Massachusetts Estuaries Project Phase I

SwiftPark1.png
SpringBars4.png

Location: Fiddlers Cove, Megansett Harbor, Rands Harbor & Wild Harbor
Applicant: Falmouth Department of Public Works
Allocation: $142,985
Year/Article: November 2010, A38

A collaboration among the Massachusetts Department of Environmental Protection, the UMass Dartmouth School for Marine Society and Technology, and the Cape Cod Commission, called the Massachusetts Estuaries Project (MEP), developed a quantitative methodology for communities throughout southeastern Massachusetts for nutrient assessment and management in their coastal embayment systems. As a participant in the project, Falmouth needed to contribute its share of the cost of evaluating four of seven Falmouth coastal ponds: Megansett Harbor, Wild Harbor, Fiddlers Cove and Rands Canal. The evaluation of the remaining three coastal ponds, Quissett Harbor, Salt Pond, and Falmouth Harbor, would be completed in Phase II of the project.

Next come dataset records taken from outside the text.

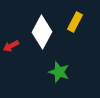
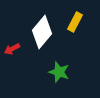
white diamond: rotated 12 degrees clockwise
red arrow: moved 1 px right, 3 px down
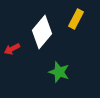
yellow rectangle: moved 1 px right, 3 px up
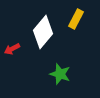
white diamond: moved 1 px right
green star: moved 1 px right, 2 px down
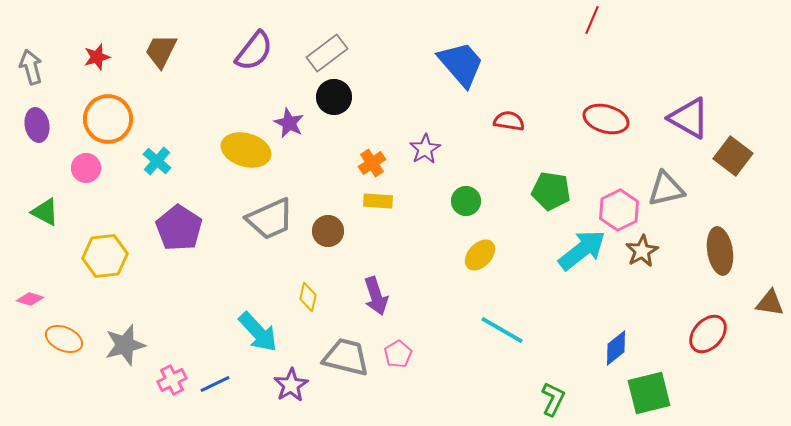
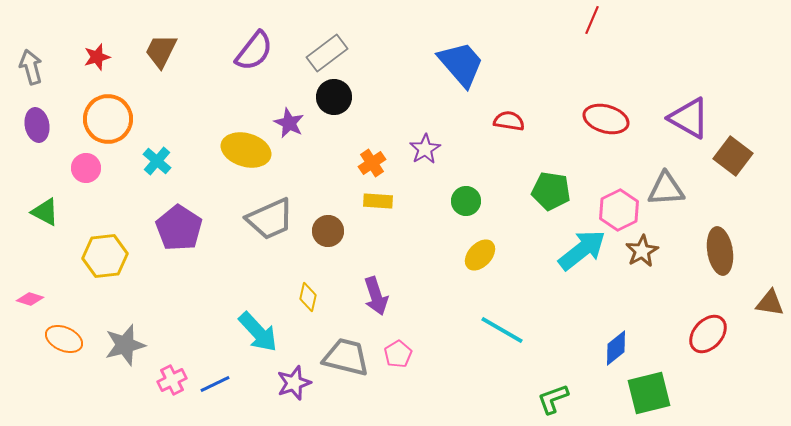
gray triangle at (666, 189): rotated 9 degrees clockwise
purple star at (291, 385): moved 3 px right, 2 px up; rotated 12 degrees clockwise
green L-shape at (553, 399): rotated 136 degrees counterclockwise
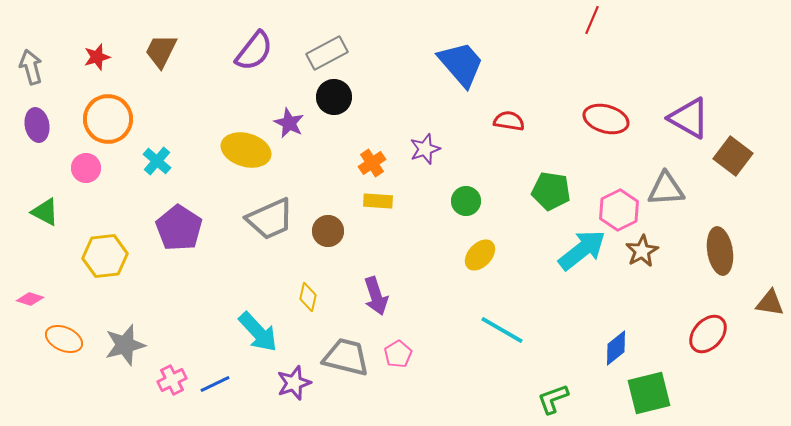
gray rectangle at (327, 53): rotated 9 degrees clockwise
purple star at (425, 149): rotated 12 degrees clockwise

In 2010, the Department of Public Works asked the CPFund for $142,985 in partial support of the $490,000 total cost of the Phase I evaluation of the coastal ponds. Town Meeting appropriated the requested amount to the Department of Public Works. The UMass Dartmouth School for Marine Society and Technology performed the assessments. The studies included analysis of nitrogen levels and sources and habitat assessment including water quality monitoring data, historical changes in eelgrass distribution, time-series water column oxygen measurements, and benthic community structure. Additionally, MEP provided Falmouth with a functional, calibrated and validated Linked Watershed-Embayment Modeling Tool for use in evaluating nitrogen management alternatives the Town was investigating, such as shellfish aquaculture, inlet widening of Bournes Pond, permeable reactive barriers, a demonstration storm water management program for the Little Pond watershed, and a demonstration program for eco toilets.  

MEP issued a summary of the reports on Falmouth coastal ponds in March of 2013.